O Estatuto da Família vai contra o que vem sendo discutido sobre o conceito de família, não só no Brasil, mas em outros países, como afirma o assistente social e coordenador-adjunto da Comissão Ampliada de Ética e Direitos Humanos do Conselho Regional de Serviço Social de Minas Gerais (CRESS-MG), Gustavo Teixeira. “Na sociedade contemporânea, há diversas formas de ser família, não apenas o padrão heteronormativo. Há aquelas constituídas por casais homoafetivos e as monoparentais, compostas apenas pelo pai ou mãe solteiros, e que igualmente precisam de proteção do Estado”, aponta.

Restringir o conceito de família vai além da questão LGBT. “Esse entendimento não pode se basear em valores morais ou religiosos e deve dar conta da multiplicidade de ser família na sociedade atual”, afirma Gustavo.

Em fevereiro, o site da Câmara dos Deputados lançou uma enquete que indaga os internautas se concordam ou não com o padrão de família determinado pelo PL. A pergunta teve mais de um milhão de votos e foi a mais acessada da página. O resultado parcial aponta que mais de 60% são a favor do conceito.

Mas os números da pesquisa virtual não refletem o que a sociedade pensa, como avalia o presidente da Associação Brasileira de Lésbicas, Gays, Bissexuais, Travestis e Transexuais (ABGLT), Carlos Magno. “Hoje dificilmente um cidadão não conhece um casal homossexual. Isso é uma realidade que deve ser considerada pelos deputados. Este PL não coincide com o pensamento da sociedade, e vai contra a realidade normativa, visto que a união entre gays e a adoção de crianças por esses casais já são permitidas”, aponta.

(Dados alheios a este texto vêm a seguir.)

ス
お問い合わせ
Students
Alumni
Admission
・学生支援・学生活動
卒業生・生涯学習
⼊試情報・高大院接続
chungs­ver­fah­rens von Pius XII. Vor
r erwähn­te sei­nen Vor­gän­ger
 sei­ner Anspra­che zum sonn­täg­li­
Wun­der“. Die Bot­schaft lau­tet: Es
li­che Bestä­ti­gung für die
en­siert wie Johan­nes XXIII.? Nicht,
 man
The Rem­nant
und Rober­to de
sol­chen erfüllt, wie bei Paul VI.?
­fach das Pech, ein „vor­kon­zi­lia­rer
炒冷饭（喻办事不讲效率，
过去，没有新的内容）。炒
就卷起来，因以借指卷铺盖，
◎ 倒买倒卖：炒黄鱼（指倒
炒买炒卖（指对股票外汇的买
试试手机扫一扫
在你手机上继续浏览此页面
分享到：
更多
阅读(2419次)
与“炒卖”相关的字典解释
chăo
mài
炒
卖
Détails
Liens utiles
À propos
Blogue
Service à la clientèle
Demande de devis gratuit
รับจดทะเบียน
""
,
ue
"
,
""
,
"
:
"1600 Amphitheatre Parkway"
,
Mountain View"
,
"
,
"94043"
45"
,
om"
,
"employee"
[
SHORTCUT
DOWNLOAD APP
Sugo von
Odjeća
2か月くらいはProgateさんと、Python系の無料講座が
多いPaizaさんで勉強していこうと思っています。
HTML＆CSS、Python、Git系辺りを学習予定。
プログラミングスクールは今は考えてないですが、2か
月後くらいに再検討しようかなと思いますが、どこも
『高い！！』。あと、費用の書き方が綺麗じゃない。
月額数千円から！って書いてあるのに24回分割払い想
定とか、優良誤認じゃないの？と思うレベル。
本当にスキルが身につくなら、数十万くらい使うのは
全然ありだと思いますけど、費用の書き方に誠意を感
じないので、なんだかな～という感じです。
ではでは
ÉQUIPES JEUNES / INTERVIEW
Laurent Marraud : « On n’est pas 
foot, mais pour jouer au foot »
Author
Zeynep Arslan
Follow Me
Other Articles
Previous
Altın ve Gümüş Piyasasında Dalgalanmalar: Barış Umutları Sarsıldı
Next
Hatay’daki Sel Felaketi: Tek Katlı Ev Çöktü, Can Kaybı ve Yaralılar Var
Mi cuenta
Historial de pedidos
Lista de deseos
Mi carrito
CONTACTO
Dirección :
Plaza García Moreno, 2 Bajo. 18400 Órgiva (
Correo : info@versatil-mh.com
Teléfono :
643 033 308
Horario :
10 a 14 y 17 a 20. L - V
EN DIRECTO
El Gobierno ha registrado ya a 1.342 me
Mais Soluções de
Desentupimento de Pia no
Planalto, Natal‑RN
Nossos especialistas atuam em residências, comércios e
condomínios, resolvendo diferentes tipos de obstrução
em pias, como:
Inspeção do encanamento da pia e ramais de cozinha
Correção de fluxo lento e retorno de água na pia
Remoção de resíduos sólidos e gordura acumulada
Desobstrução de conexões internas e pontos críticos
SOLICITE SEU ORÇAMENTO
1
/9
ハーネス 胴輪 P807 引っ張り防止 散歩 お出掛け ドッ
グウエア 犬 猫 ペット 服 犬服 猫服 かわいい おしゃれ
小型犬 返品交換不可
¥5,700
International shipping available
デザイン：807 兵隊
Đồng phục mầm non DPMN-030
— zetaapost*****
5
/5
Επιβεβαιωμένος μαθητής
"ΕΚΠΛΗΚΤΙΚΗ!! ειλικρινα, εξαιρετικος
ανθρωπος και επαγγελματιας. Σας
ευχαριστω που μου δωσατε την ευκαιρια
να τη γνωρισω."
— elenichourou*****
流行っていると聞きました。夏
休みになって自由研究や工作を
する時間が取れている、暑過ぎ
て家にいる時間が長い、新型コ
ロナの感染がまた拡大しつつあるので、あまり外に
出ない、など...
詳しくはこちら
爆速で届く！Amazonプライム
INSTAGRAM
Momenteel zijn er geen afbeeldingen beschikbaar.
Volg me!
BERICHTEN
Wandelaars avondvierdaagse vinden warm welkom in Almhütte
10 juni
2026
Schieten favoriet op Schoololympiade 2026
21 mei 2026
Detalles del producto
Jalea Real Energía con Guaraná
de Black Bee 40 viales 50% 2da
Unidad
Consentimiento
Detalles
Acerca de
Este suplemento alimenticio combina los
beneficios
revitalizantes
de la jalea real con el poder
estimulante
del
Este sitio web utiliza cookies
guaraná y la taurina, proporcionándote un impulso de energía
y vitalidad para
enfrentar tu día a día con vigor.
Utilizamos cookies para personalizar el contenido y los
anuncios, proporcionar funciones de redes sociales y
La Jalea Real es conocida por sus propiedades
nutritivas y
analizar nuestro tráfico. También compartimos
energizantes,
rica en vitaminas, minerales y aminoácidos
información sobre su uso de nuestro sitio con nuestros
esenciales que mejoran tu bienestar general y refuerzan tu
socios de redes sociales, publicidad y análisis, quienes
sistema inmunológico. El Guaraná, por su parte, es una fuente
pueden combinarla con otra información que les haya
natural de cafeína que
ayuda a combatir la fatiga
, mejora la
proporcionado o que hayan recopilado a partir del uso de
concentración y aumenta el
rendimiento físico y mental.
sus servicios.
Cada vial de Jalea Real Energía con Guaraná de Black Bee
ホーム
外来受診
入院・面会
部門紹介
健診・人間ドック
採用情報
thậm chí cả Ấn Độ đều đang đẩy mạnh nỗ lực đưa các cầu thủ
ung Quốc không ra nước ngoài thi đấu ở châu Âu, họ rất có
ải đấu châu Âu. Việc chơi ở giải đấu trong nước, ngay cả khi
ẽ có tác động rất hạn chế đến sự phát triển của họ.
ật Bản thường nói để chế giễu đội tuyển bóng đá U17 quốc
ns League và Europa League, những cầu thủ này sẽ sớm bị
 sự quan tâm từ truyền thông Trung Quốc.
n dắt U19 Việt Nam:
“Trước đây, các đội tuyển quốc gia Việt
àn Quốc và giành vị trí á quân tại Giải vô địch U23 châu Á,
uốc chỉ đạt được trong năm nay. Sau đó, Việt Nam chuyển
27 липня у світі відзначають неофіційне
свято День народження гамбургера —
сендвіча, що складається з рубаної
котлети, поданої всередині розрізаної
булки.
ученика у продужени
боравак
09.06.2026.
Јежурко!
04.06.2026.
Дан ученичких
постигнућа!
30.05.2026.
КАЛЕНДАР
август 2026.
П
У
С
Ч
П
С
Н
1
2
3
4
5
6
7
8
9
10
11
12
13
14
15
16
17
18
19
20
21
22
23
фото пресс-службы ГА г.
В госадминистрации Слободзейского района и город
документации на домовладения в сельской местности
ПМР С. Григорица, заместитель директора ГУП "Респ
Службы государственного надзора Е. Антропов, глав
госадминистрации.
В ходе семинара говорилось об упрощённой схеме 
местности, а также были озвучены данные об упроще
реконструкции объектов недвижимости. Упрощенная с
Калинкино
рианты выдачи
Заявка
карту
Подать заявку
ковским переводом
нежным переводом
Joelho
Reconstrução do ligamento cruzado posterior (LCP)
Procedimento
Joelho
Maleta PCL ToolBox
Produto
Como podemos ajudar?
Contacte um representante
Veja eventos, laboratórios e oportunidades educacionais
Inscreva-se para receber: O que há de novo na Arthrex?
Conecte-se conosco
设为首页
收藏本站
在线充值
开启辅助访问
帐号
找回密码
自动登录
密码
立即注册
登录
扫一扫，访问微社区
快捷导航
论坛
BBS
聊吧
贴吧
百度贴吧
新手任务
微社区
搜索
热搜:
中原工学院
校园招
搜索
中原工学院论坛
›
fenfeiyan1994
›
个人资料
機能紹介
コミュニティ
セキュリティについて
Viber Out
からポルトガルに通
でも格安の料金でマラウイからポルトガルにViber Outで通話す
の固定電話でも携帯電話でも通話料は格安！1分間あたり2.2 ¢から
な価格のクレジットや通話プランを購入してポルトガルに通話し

Outro destaque de Carlos Magno é para o fato de o Estatuto não ter sido fruto de uma reivindicação social. “O Congresso Nacional, aqui no Brasil, se baseia muito em suas convicções religiosas e morais e se esquece de atender as reais demandas da população. Isso é prejudicial para a democracia”, ressalta.

É proibido amar

“Não posso andar de mãos dadas na rua com a pessoa que amo, por medo da reação das outros”, conta a escritora Ana Luiza. Do lado oposto ao conservadorismo da sociedade, estão indivíduos e famílias que, por fugirem do padrão heteronormativo, ou seja, casais heterossexuais, sofrem discriminação cotidianamente.

Ana Luiza diz que sua relação é bem aceita por amigos e familiares, mas, admite que vive se policiando para evitar a discriminação. “Nós, seres humanos, temos o péssimo hábito de criar conceitos e não nos permitir ver além daquilo. Por conta disso, às vezes, eu, e tantos outros homossexuais, precisamos omitir quem somos”, pondera.

Frequentadora de um grupo cristão de meditação e simpática ao budismo, Ana Luiza diz não seguir nenhuma religião específica e acredita que o fundamentalismo religioso é o principal fator por trás do preconceito. “Não podemos basear nossas ações em textos escritos num contexto diferente do atual. Se você quer acreditar em um Deus que seleciona as pessoas pela orientação sexual, problema é seu. Prefiro acreditar em um Deus que ama sem preconceito.”

Sobre a enquete da Câmara, a escritora diz que, a seu ver, a família é constituída por pessoas que se gostam e que se importam umas com as outras. “O conceito de família é muito mais emocional e sensível do que estabelecer o sexo das pessoas que a integram. Não entendo porque tanta gente acha prejudicial, famílias como a minha, se eu não faço nada além de criar uma pessoa com muito amor. Onde está meu erro?”, indaga.

A pergunta sobre o Estatuto da Família continua no site da Câmara (www.camara.gov.br). Ela será encerrada após a votação do projeto ou, automaticamente, depois de 15 dias sem que os internautas a acessem.